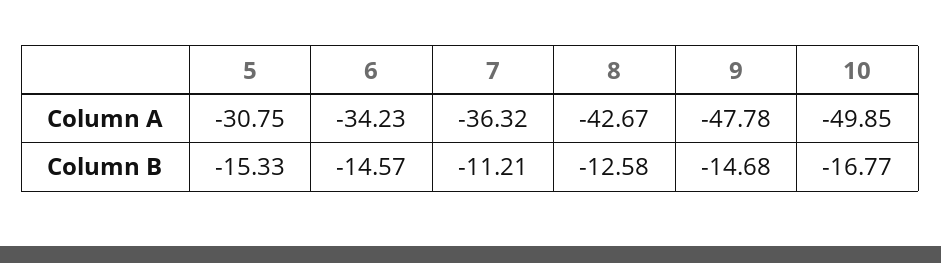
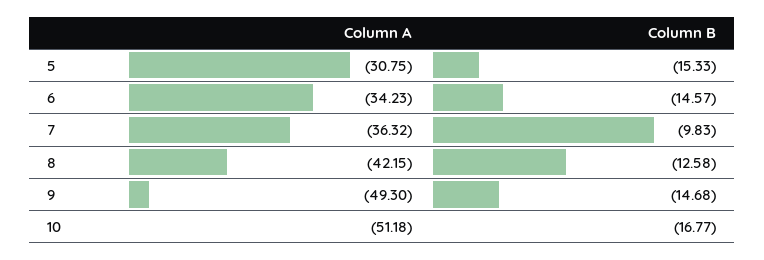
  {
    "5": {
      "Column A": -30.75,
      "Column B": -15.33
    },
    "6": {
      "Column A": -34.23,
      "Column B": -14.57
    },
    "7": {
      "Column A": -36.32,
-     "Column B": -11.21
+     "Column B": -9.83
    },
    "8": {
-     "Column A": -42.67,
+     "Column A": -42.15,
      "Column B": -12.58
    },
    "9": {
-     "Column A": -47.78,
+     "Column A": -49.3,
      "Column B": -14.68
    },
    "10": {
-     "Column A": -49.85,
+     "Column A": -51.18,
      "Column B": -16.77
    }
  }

==

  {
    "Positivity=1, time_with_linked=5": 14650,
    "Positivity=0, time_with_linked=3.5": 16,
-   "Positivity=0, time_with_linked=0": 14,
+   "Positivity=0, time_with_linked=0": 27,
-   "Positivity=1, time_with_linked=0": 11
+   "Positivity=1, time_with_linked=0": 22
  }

> _ASSIGNMENT_:
Show every line of the records above that contains the word "Positivity".

> _RESPONSE AREA_:
    "Positivity=1, time_with_linked=5": 14650,
    "Positivity=0, time_with_linked=3.5": 16,
-   "Positivity=0, time_with_linked=0": 14,
+   "Positivity=0, time_with_linked=0": 27,
-   "Positivity=1, time_with_linked=0": 11
+   "Positivity=1, time_with_linked=0": 22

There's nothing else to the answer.